Nous descendons du bus Phnom Penh-Siem Reap à Kompong Thom, petite ville du nord ouest, dans l’espoir de trouver des renseignements sur les temples de la région et une moto. A la place nous trouverons Sokhom et Yeourn, deux moto drivers à la ganache sympathique, une version khmère de Lorel et Hardy. L’accord est conclu et nous trinquons aux 5 jours de road trip que nous avons planifié à la recherche des temples isolés du nord ouest cambodgien sur l’ancienne route d’Angkor.

Notre périple aventureux tiendra toutes ses promesses et sera émaillé de traversées de villages paisibles où fusent les « hello » rieurs des enfants amusés par notre convoi, de magnifiques ponts à naga angkoriens, de siestes partout où les hamacs trouvent de quoi s’accrocher, de nuits chez l’habitant, de pauses autour de kaa fey teuk koh (cafés glacés). Nous apprenons très vite à dire « santé » en khmer en faisant s’entrechoquer nos verres de vin de palme (« tchoul moï ») tandis que Sokhom et Yeourn nous rebaptisent Kamra Sreymoun et Kolyan, nos nouveaux noms khmers pour les 2 mois à venir. Fred rencontrera un franc succès avec le sien et des réactions toujours amusées : Kamra Sreymoun est un jeune chanteur très à la mode, connu de tous au pays du karaoké, surnom qu’il doit à sa ressemblance avec le jeune crooner-lover de 25 ans. Chaque fois que Fred se présentera sous son nouveau patronyme on lui demandera de chanter des tubes à la mode, certains approuvant la ressemblance physique, d’autres nous demandant sérieusement s’il a des origines cambodgiennes, « il a des traits khmers !». Bien sûr « Kamra » se défilera à chaque fois qu’on lui demandera un tour de chant mais ce surnom aura en tout cas souvent servi à briser la glace.

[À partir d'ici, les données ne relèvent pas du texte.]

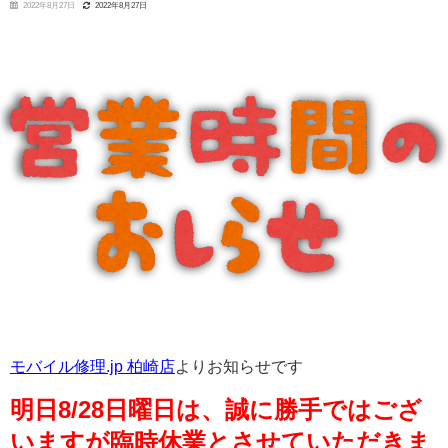
2022年8月27日
2022年8月27日
モバイル修理.jp 柏崎店
よりお知らせです
明日8/28日曜日は、誠に勝手ではござ
いますが臨時休業とさせていただきま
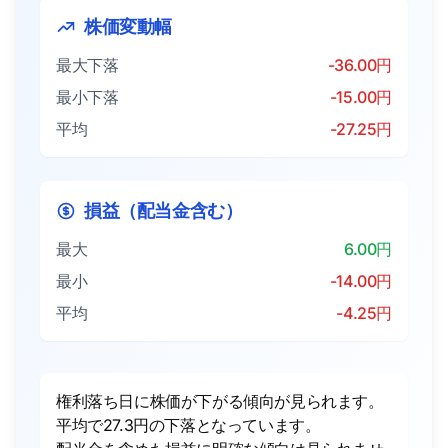
株価変動幅
最大下落
-36.00円
最小下落
-15.00円
平均
-27.25円
損益（配当金含む）
最大
6.00円
最小
-14.00円
平均
-4.25円
権利落ち日に株価が下がる傾向が見られます。
平均で27.3円の下落となっています。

Nous goûtons la côté intrépide de notre expédition à de nombreuses reprises, dès lors que la route deviendra cabossée et défoncée, un vrai tour de force pour nos easy riders (qui semblent nés sur une moto) rendu possible par l’absence des pluies qui tardent encore un peu malgré la saison qui s’annonce. Cette plongée dans les campagnes cambodgiennes nous permet de découvrir des paysages superbes dont nous nous rendrons compte qu’ils sont typiques du pays, paysages de rizières et de palmiers à sucre, de buffles et de cocotiers, sur des étendues immenses aux faibles dénivellations.

Le voyage en soi est un plaisir, malgré les douleurs au fessier, mais il nous offre en plus nos premières rencontres – et pas des moindres – avec le génie architectural khmer : c’est la découverte de nos premiers temples, perles isolées qui doivent, encore aujourd’hui, se mériter et se conquérir.

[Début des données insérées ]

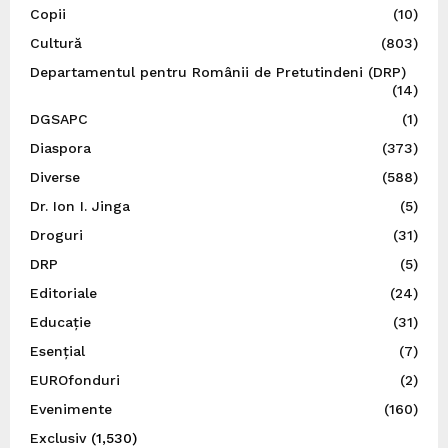
Copii
(10)
Cultură
(803)
Departamentul pentru Românii de Pretutindeni (DRP)
(14)
DGSAPC
(1)
Diaspora
(373)
Diverse
(588)
Dr. Ion I. Jinga
(5)
Droguri
(31)
DRP
(5)
Editoriale
(24)
Educație
(31)
Esențial
(7)
EUROfonduri
(2)
Evenimente
(160)
Exclusiv
(1,530)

Nos premiers vieux cailloux (du VIIème siècle) sont ceux du Sambor Prei Kuk (originellement Isanapura, capitale du royaume Chenla), un ensemble imposant d’une centaine de temples disséminés dans la forêt. Des petits sentiers sablonneux nous permettent de découvrir quantité de petits édifices en brique et de vestiges de murailles, certains enserrés de racines-lianes dans une étreinte végétalo-minérale poussée à l’extrême. Je ne saurai toutefois pas dire si j’ai été davantage impressionnée par les pierres ou par les enfants qui attendent le visiteur pour proposer des écharpes ou leur service de guides. Une fillette d’une douzaine d’années a en effet forcé mon admiration par sa maîtrise des langues : début de conversation dans un anglais parfait avant de passer au français pour la visite (quelques dérapages en italien et en espagnol le temps de régler la fréquence sur la bonne langue) puis à l’allemand dans une négociation acharnée pour vendre ses écharpes à une touriste croisée. Prouesse polyglotte pour un petit brin de fille qui passe pourtant plus de temps auprès des vieux monuments que sur les bancs de l’école.